Thierry Smolderen au récit, Jorge González (La Flamme) au dessin ont allègrement mélangé Agatha Christie, Gaston Leroux, Arsène Lupin, une dose de fantastique qui brouille les pistes, une aventure historique où les faux rêves transfigurent la réalité. On plonge en se laissant couler à leurs suites, à celle du héros Richelin, à travers son énigme. Un univers mystérieux dont le trait sombre, réaliste et précis enduit le texte, le propulse vers les neurones du lecteur tout autant bouleversé par ces manigances que les héros de l’album.
Paris 1991, un meurtre inexpliqué, inexplicable, Corneille Richelin, vieil auteur de suspenses, est assassiné dans une pièce fermée de l’intérieur. Il a une hache préhistorique plantée dans le crâne. Mais quel lien avec cette rencontre de 1938 des maîtres du mystère organisée par la baron Von Richtenback ? Simenon, Steeman, Corneille Richelin est là lui aussi. Il a écrit semble-t-il Cauchemar en noir. Margery Allingham, reine du mystère à l’anglaise les rejoint. Richelin est le seul à être vêtu de clair. Margery dégomme Cauchemar en noir et découvre son auteur, Richelin. Mais le sujet est le rôle que veut jouer l’Allemagne en 1938 tout en découvrant que Richelin a écrit un nouveau livre, Cauchemar en gris. Tous sont chez Richelin où Von Richtenback déduit que le jeune homme descend des Atlantes. Margery s’éclipse et rejoint Mr Smith car elle travaille pour les renseignements anglais. Que va faire Hitler et que cherche Himmler ? Qui est l’inconnue qui veut se jeter dans la Seine ?

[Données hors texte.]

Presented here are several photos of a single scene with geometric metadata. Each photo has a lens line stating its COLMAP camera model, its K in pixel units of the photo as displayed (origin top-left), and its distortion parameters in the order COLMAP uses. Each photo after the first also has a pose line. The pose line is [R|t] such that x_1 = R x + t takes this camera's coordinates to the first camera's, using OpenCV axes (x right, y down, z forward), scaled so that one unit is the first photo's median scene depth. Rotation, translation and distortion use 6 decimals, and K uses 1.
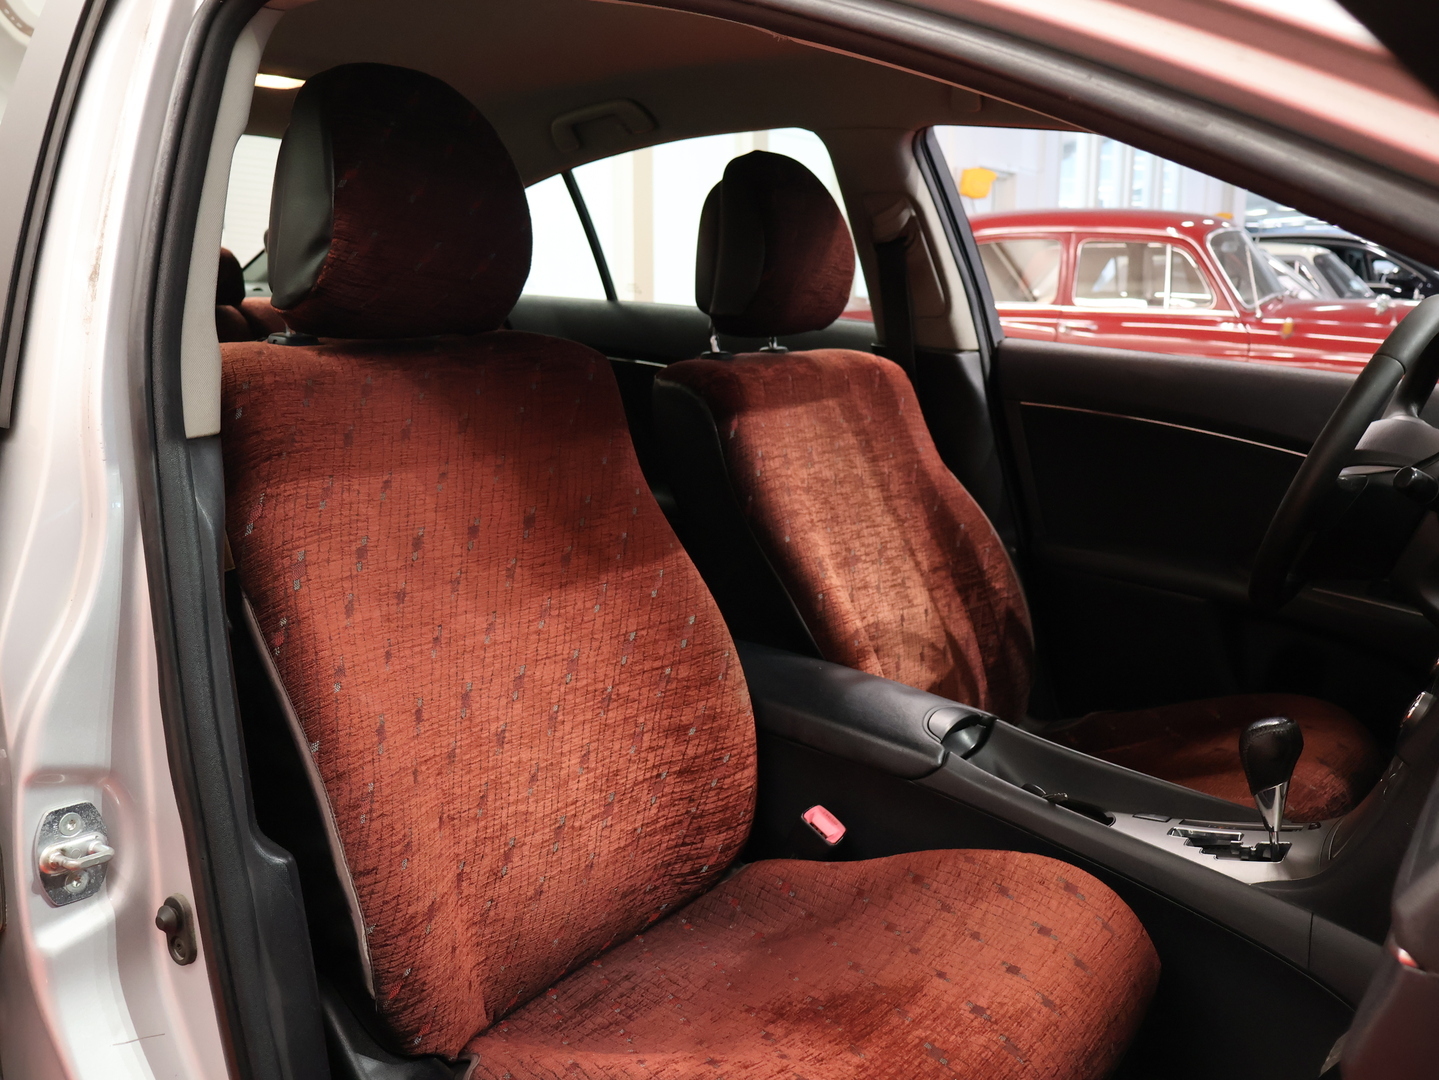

Les séquences vont s’enchainer sur fond de guerre. Margery passe en voix off. Surveiller Corneille, sa mission. Il s’est marié avec Fanny et prépare un film. Le tout flirte avec l’absurde, on passe du coq à l’âne, des sentiments du baron pour Corneille à son oncle qui dirige l’armement nazi. Mais on se laisse prendre au jeu, à l’extravagance du récit et évidemment au dessin de Jorge González qui est d’une réelle force, beauté froide. Pistes à suivre, Maurice Leblanc, rêves manipulés ceux de Corneille, truqués, piège à nazis. Thierry Smolderen a écrit (depuis son Mac Cay avec Bramanti qui reste un très grand moment ou L’Été Diabolik) une histoire dont l’originalité, la singularité donne envie de plonger à sa suite dans cette lente dérive onirique. Un album à clés.